*** Page extract Section Begins ***

Edge Computing, CDNs, and Geographic Locality

Day 028: Edge Computing, CDNs, and Geographic Locality

Edge systems feel fast because they shorten the trip, not because they make the origin magically smarter.


Today's "Aha!" Moment

When a user in Madrid opens a product page whose origin lives in us-east-1, the request is already carrying a large latency bill before your application code does anything impressive or embarrassing. TLS setup, network round trips, and physical distance can cost more than the HTML generation itself. That is the first mental shift: many "backend latency" problems are really "distance and reuse" problems.

This is why CDNs are so powerful. They do not primarily win by inventing faster CPUs. They win by noticing that many responses are reusable and many users ask for the same things: images, JavaScript bundles, product descriptions, public API responses, even short-lived rendered pages. If a nearby edge location can answer those requests, the user avoids a long trip to the origin and the origin avoids doing repetitive work.

Edge compute extends that idea one step further. Some requests are not fully cacheable, but they still need only a small amount of logic near the user: choose locale, redirect to the right storefront, attach headers, reject obvious bots, or transform an image. The main backend still owns durable business state, but the edge can do the cheap, local, high-frequency work that would otherwise waste a long round trip.

*** Page extract Section Ends ***
*** Supplied data Section Begins ***

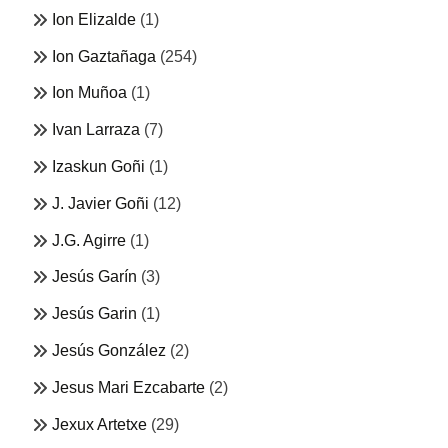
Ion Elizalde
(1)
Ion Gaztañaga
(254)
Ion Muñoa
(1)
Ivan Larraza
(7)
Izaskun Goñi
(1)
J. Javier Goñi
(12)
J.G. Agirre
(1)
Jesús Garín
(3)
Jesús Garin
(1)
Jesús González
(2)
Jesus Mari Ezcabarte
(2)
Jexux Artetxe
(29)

*** Supplied data Section Ends ***

**Task directions:**
Using the text on edge computing and CDNs, answer each question below.
(a) What three things can cost more than the HTML generation itself?
(b) When a nearby edge location answers a request, what does the user avoid, and what does the origin avoid?
(c) What does the main backend still own when edge compute is used?

**Exercise result:**
(a) TLS setup, network round trips, and physical distance.
(b) The user avoids a long trip to the origin, and the origin avoids doing repetitive work.
(c) Durable business state.